Progressive Movement Timeline

  • United States buys Alaska

    United States buys Alaska
    United States' acquisition of Alaska from the Russian Empire on March 30, 1867 by a treaty ratified by the United States Senate, and signed by president Andrew Johnson. The land added 586,412 square miles of new territory to the United States.
  • Yellowstone becomes 1st national park

    Yellowstone becomes 1st national park
    Yellowstone National Park is a national park located primarily in the U.S. state of Wyoming, although it also extends into Montana and Idaho. It was established by the U.S. Congress and signed into law by President Ulysses S. Grant on March 1, 1872.
  • Spanish-American War

    Spanish-American War
    A conflict fought between Spain and the United States in 1898. Hostilities began in the aftermath of the internal explosion of the USS Maine in Havana harbor leading to American intervention in the Cuban War of Independence.
  • United States Annexes Hawaii

    United States Annexes Hawaii
    House Joint Resolution 259, 55th Congress, 2nd session, known as the "Newlands Resolution," passed Congress and was signed into law by President McKinley on July 7, 1898. Once annexed by the United States, the Hawaiian islands remained a U.S. territory until 1959, when they were admitted to statehood as the 50th state.
  • Theodore Roosevelt becomes president

    Theodore Roosevelt becomes president
    Theodore Roosevelt became William McKinley's Vice President; and when McKinley was assassinated in September of that year, Roosevelt assumed the presidency. At the age of forty-three, Theodore Roosevelt was the youngest man to ever become President of the United States.
  • Cuba gains independence

    Cuba gains independence
    A series of rebellions during the 19th century failed to end Spanish rule. However, the Spanish–American War resulted in a Spanish withdrawal from the island in 1898, and Cuba gained formal independence in 1902.
  • United States begins Panama Canal Work

    United States begins Panama Canal Work
    Following the failure of a French construction team in the 1880s, the United States commenced building a canal across a 50-mile stretch of the Panama isthmus in 1904.
  • The Jungle is written

    The Jungle is written
    The Jungle is a 1906 novel written by the American journalist and novelist Upton Sinclair.
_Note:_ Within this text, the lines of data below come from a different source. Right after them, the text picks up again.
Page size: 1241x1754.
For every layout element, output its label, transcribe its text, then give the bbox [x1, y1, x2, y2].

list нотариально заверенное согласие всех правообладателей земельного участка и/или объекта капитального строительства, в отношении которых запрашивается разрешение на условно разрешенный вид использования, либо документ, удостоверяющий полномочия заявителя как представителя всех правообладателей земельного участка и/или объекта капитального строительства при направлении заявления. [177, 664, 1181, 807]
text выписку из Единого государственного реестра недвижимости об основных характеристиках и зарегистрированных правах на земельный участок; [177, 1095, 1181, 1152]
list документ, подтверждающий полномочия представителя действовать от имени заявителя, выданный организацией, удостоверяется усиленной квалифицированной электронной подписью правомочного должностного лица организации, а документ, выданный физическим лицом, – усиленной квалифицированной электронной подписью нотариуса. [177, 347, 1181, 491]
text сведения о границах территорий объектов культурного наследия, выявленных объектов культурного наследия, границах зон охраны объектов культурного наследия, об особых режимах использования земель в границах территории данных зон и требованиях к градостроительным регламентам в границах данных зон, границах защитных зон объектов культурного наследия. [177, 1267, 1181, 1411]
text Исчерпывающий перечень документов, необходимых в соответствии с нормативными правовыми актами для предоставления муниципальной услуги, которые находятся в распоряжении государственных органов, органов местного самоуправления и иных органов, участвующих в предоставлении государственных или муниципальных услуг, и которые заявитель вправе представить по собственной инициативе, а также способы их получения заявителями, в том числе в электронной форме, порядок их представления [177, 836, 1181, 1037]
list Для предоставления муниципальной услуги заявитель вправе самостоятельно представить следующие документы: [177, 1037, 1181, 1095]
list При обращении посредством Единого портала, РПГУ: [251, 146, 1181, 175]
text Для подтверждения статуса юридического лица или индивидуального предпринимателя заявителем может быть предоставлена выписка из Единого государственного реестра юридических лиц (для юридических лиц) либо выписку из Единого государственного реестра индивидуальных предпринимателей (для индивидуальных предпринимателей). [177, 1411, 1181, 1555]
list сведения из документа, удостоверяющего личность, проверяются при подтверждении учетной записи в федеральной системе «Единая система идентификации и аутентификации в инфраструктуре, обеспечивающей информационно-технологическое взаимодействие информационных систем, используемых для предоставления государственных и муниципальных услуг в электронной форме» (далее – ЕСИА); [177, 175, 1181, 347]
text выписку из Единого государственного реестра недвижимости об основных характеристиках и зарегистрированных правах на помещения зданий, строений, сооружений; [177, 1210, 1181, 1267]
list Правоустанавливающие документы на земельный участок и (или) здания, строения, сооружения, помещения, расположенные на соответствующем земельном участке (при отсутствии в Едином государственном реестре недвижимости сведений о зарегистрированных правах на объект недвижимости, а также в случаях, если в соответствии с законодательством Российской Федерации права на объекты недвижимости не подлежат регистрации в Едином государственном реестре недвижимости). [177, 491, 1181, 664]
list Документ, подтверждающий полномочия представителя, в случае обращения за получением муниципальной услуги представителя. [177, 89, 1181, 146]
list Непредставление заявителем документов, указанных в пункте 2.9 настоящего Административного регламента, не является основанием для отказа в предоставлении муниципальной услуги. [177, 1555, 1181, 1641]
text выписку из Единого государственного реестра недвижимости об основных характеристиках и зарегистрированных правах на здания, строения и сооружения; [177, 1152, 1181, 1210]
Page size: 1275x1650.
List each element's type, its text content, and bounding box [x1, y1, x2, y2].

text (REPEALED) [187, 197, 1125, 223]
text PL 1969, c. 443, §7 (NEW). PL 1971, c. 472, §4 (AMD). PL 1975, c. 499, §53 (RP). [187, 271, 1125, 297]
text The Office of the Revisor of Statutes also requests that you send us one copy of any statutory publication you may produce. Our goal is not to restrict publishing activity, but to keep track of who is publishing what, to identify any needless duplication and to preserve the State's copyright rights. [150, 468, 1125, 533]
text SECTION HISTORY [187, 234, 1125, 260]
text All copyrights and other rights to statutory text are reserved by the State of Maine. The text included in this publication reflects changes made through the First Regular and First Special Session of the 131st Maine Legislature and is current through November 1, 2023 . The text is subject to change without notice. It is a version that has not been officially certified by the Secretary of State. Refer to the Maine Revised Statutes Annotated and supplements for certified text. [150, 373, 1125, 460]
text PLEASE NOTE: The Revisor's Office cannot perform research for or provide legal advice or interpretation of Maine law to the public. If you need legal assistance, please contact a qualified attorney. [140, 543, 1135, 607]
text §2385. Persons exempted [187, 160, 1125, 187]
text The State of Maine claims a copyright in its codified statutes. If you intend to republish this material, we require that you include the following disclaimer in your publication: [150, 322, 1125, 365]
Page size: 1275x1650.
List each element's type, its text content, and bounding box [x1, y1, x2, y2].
Sinclair wrote the novel to portray the harsh conditions and exploited lives of immigrants in the United States in Chicago and similar industrialized cities
  • Pure Food and Drug Act

    Pure Food and Drug Act
    An Act— For preventing the manufacture, sale, or transportation of adulterated or misbranded or poisonous or deleterious foods, drugs, medicines, and liquors, and for regulating traffic therein, and for other purposes.
  • Taft elected president

    Taft elected president
    William Howard Taft was elected the 27th President of the United States (1909-1913) and later became the tenth Chief Justice of the United States (1921-1930), the only person to have served in both of these offices.
  • NAACP founded

    NAACP founded
    The National Association for the Advancement of Colored People is an African-American civil rights organization in the United States, formed in 1909 by Moorfield Storey, Mary White Ovington and W. E. B. Du Bois.
  • United States finishes Panama Canal

    United States finishes Panama Canal
    Opened in 1914, oversight of the world-famous Panama Canal was transferred from the U.S. to Panama in 1999.
  • Wilson elected president

    Wilson elected president
    The United States presidential election of 1916 was the 33rd quadrennial presidential election, held on Tuesday, November 7, 1916. Incumbent President Woodrow Wilson, the Democratic candidate, was pitted against Supreme Court Justice Charles Evans Hughes, the Republican candidate.
  • Prohibition

    Prohibition
    A nationwide constitutional ban on the production, importation, transportation and sale of alcoholic beverages that remained in place from 1920 to 1933.
  • Women's Suffrage

    Women's Suffrage
    Women's suffrage is the right of women to vote in elections. Limited voting rights were gained by women in Finland, Iceland, Sweden and some western U.S. states in the late 19th century.